It seems there’s a good reason the vowel-changing children’s song focuses on apples and bananas — those two fruits dominate children’s fruit intake in a new study. (Sorry — the ear worm’s been running through my head since I read the study, so it’s seeped in.) The good news from today’s Pediatrics study is that U.S. children are eating about 1.25 cups of fruit a day — the recommendation is 1-2 cups a day — and that just over half of it is from whole fruit.

But that’s where the good news ends, unfortunately.

“It’s simultaneously horrifying and not at all shocking that a full third of all ‘fruit’ being consumed by children is in juice form, a number that leaps to 40.9% in the under 5 crowd,” said Yoni Freedhoff, an assistant professor of family medicine at the University of Ottawa, about the study’s findings. “Juice is not sating and lacks the fiber and nutrition of whole fruits. Juice is primarily water with a great deal of free sugar and hence is more fairly compared with soda, than the fruit it once came from.”

Indeed, after whole fruit, juice makes up the next biggest proportion of kids’ fruit intake. While 53% of kids’ fruit intake comes from whole fruit, a third of it comes from 100% fruit juices. The other 14% comes from mixed fruit dishes, including fruit drinks. But that’s across all age groups and races/ethnicities. The percentages move around a bit from one demographic group to the next.

────────────────────────────────────────

### WHAT NEEDS TO BE DONE
Copy the stretch of the children's fruit intake article from "It seems there’s" through "news ends, unfortunately.".

### RECORD EXTRACTS

────────────────────────────────────────

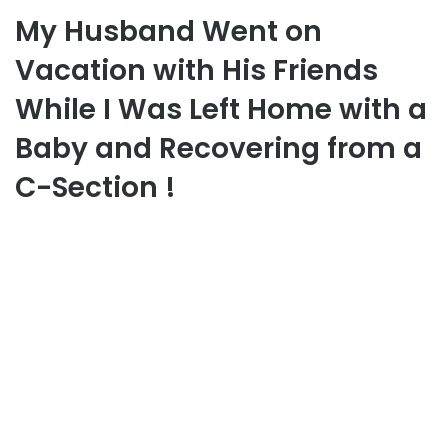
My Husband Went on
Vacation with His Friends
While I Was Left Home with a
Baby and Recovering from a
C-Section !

────────────────────────────────────────

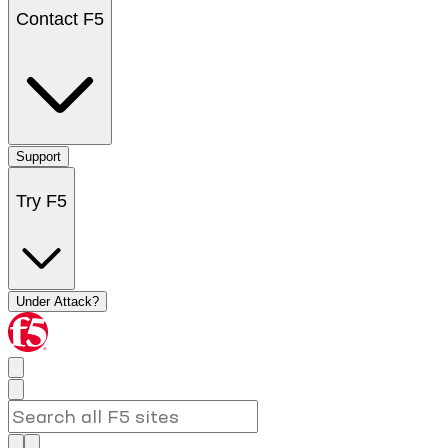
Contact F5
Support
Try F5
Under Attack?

────────────────────────────────────────

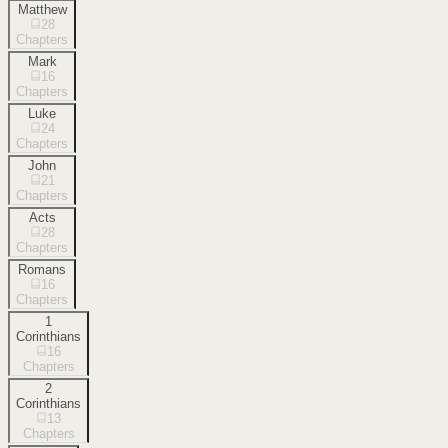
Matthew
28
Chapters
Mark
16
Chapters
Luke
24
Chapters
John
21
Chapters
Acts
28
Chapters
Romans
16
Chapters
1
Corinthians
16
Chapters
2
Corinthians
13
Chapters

────────────────────────────────────────

### REPLY TO THE EXERCISE
It seems there’s a good reason the vowel-changing children’s song focuses on apples and bananas — those two fruits dominate children’s fruit intake in a new study. (Sorry — the ear worm’s been running through my head since I read the study, so it’s seeped in.) The good news from today’s Pediatrics study is that U.S. children are eating about 1.25 cups of fruit a day — the recommendation is 1-2 cups a day — and that just over half of it is from whole fruit.

But that’s where the good news ends, unfortunately.